Human Givens Rewind Treatment for PTSD and Sub-threshold Trauma

In 2017, as part of her PsyD research an experienced clinical psychologist Dr Shona Adams carried out a systematic review and meta-analysis evaluation into the effectiveness of the rewind technique,*  a refined version of which human givens therapists use as part of their therapeutic toolkit. She also conducted an empirical study with 44 participants who each received rewind treatment as part of their HG therapy. Finally, she completed a service evaluation for a single session pilot ‘Trauma clinic’ in the NHS using rewind. The research was published on the University of Leicester’s website under their theses collection for the Department of Neuroscience, Psychology and Behaviour, and is currently being submitted for publication in a peer-reviewed journal.

Thesis Abstract

Rewind is a trauma-focussed imaginal exposure technique for post-traumatic stress disorder (PTSD) and sub-threshold trauma that is incorporated into Human Givens (HG) therapy.
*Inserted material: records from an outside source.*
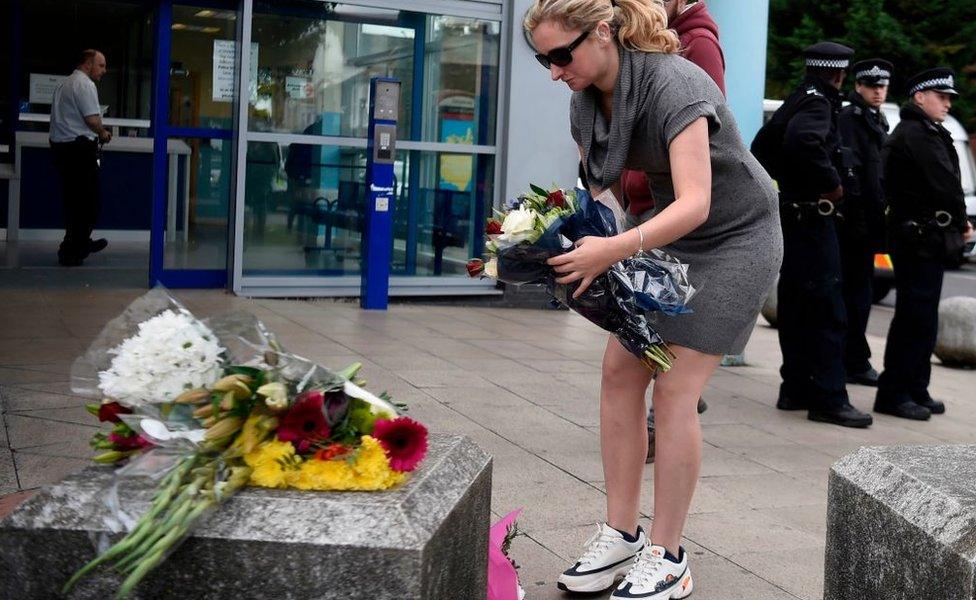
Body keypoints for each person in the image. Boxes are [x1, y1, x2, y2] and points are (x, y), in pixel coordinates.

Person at [525, 0, 782, 596]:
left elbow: (696, 201)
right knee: (619, 372)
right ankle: (622, 534)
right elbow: (607, 194)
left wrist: (612, 252)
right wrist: (564, 242)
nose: (554, 71)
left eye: (562, 55)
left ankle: (669, 556)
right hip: (666, 234)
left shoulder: (677, 81)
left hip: (735, 238)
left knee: (674, 389)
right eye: (543, 60)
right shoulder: (583, 101)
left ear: (605, 32)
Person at [624, 0, 726, 464]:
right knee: (641, 335)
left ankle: (667, 410)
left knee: (666, 341)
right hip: (648, 206)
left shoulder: (697, 43)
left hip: (677, 214)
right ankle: (670, 402)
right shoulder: (642, 36)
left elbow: (704, 130)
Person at [753, 42, 873, 428]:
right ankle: (828, 398)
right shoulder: (820, 102)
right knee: (827, 310)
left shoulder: (798, 97)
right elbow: (803, 141)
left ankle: (796, 389)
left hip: (793, 215)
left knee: (797, 305)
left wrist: (789, 182)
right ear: (838, 73)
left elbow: (763, 146)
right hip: (814, 219)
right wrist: (829, 184)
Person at [874, 68, 975, 420]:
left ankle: (915, 386)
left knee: (923, 317)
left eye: (949, 98)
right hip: (915, 239)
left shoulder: (928, 131)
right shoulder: (915, 133)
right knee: (912, 317)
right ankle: (894, 392)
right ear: (920, 96)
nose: (948, 103)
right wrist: (962, 220)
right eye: (942, 96)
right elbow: (943, 182)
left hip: (926, 239)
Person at [837, 59, 892, 387]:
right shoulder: (850, 118)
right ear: (858, 86)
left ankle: (856, 358)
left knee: (862, 294)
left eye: (882, 86)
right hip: (853, 225)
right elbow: (853, 174)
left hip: (869, 224)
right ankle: (851, 359)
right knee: (851, 295)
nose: (877, 92)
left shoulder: (877, 120)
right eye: (872, 86)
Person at [50, 49, 111, 266]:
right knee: (89, 202)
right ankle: (75, 248)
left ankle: (75, 244)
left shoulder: (63, 84)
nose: (104, 70)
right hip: (79, 150)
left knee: (74, 201)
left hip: (61, 149)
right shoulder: (84, 85)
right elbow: (92, 120)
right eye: (101, 65)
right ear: (88, 63)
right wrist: (103, 133)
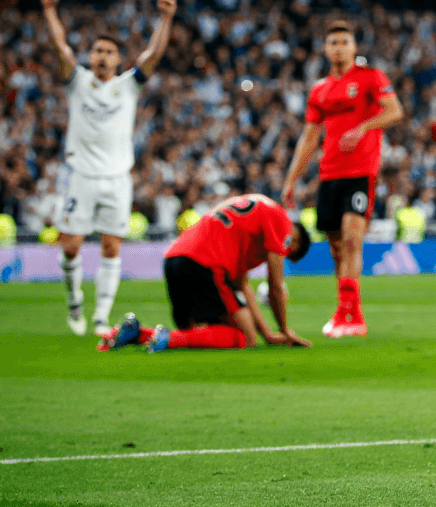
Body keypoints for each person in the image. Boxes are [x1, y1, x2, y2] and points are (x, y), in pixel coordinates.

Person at [42, 0, 177, 337]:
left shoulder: (128, 85)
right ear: (90, 56)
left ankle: (101, 315)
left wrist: (166, 18)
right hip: (81, 175)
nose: (102, 57)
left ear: (118, 60)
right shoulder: (78, 82)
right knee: (70, 246)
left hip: (117, 177)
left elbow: (154, 53)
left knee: (110, 246)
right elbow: (60, 47)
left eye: (109, 52)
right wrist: (49, 12)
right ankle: (74, 300)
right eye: (98, 51)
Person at [282, 20, 404, 337]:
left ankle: (352, 315)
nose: (338, 47)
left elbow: (394, 111)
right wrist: (291, 179)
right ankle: (346, 311)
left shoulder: (370, 78)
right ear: (325, 48)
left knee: (352, 237)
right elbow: (309, 138)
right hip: (329, 173)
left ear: (354, 47)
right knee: (337, 248)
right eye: (333, 42)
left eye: (344, 42)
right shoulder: (319, 90)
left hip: (361, 171)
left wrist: (363, 127)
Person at [100, 194, 313, 352]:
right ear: (293, 243)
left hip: (175, 258)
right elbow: (275, 285)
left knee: (202, 330)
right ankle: (168, 338)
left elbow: (243, 285)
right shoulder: (282, 224)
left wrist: (268, 333)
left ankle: (137, 333)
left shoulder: (252, 218)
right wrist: (285, 330)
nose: (278, 255)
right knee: (245, 339)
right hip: (206, 263)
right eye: (287, 253)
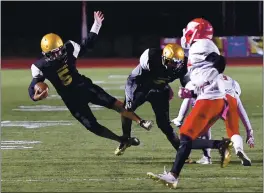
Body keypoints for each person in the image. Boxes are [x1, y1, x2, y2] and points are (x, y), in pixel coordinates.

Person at [28, 11, 153, 149]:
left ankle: (141, 121)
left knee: (114, 103)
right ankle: (121, 140)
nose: (58, 54)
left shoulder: (69, 47)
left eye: (59, 50)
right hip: (71, 99)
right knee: (92, 126)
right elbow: (33, 85)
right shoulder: (39, 66)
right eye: (54, 53)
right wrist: (35, 95)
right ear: (45, 54)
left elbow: (87, 45)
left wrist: (97, 25)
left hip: (84, 86)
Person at [147, 18, 233, 189]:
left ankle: (172, 177)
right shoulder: (203, 45)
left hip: (210, 99)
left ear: (195, 31)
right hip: (211, 99)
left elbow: (219, 62)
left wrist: (201, 84)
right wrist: (192, 91)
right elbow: (209, 68)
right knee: (186, 140)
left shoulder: (200, 45)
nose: (185, 34)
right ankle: (219, 145)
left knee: (185, 138)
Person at [114, 43, 188, 156]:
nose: (175, 66)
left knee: (164, 125)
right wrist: (129, 99)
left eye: (177, 63)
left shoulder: (182, 66)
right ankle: (125, 139)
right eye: (172, 62)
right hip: (142, 88)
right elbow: (131, 80)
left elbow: (187, 84)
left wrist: (187, 91)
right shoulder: (151, 58)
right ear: (164, 58)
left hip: (160, 91)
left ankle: (182, 154)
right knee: (126, 109)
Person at [172, 74, 254, 166]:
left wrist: (180, 118)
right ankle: (238, 149)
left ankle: (214, 149)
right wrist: (249, 132)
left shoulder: (199, 78)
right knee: (234, 131)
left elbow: (187, 100)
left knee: (187, 139)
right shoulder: (232, 88)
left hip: (214, 101)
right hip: (230, 99)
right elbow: (243, 114)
It has been claimed that multiple traumas can be treated in a single Rewind session and that trauma details do not need to be discussed during treatment. This dissertation intended to evaluate Rewind within the context of HG therapy.

A systematic review and meta-analysis evaluated all known studies on the efficacy of Rewind and HG therapy, including grey literature. There were 24 studies that met inclusion criteria for the systematic review. The quality of studies was mixed. While there was a lack of usable controls, all 13 studies in the meta-analysis had high data capture rates and low attrition rates. The effect size was equivalent to CBT benchmarks. The review considered issues in presenting data using effect size, ‘recovery’ rates, and ‘reliable improvement’. Results suggested that Rewind was a promising treatment and that practice-based studies could produce reliable, high quality data.

The empirical study, completed prior to the meta-analysis, investigated the efficacy and acceptability of a single Rewind treatment session and assessed the efficacy of HG therapy against benchmarks. The Rewind treatment session was more effective than control treatment sessions in reducing symptoms and improving satisfaction with life. Severe, chronic and multiple traumas were effectively treated in a single session but many participants required further treatment. The Rewind session was rated as acceptable as other treatment sessions. Outcomes of HG therapy were comparable to CBT benchmarks, however, as there was no randomisation no conclusions should be drawn in comparing treatments.

A pilot single session Rewind Clinic was assessed in the service evaluation. Service user pathways and qualitative data were collected. Most service users found the treatment helpful and acceptable, with 37% not requiring further treatment. Preliminary evidence suggested Rewind might have made treatment more accessible for shame-based traumas. More research is necessary.

Reference Citation:

Adams, S. (2017). Human Givens Rewind Treatment for PTSD and Sub-threshold Trauma. University of Leicester, U.K.

Retrieved from

*The rewind technique

*The rewind technique

This technique originated from NLP and was often called the Visual/Kinaesthetic Dissociation technique, the term ‘Rewind Technique’ being originally coined by Dr David Muss when he introduced it to the UK.

The version of the Rewind Technique that human givens therapists use was refined by Joe Griffin and Ivan Tyrrell to make it as reliably effective as is possible by aligning it with their insights into how trauma and phobias are processed in the brain. Human givens practitioners now follow a specific Rewind Protocol which follows the essential steps of the process that they set out.

The Rewind Technique as taught by HG College is a non-intrusive, safe and highly effective psychological method for detraumatising people, which can also be used for removing phobias. It should be carried out by an experienced practitioner and is only performed once a person is in a state of deep relaxation.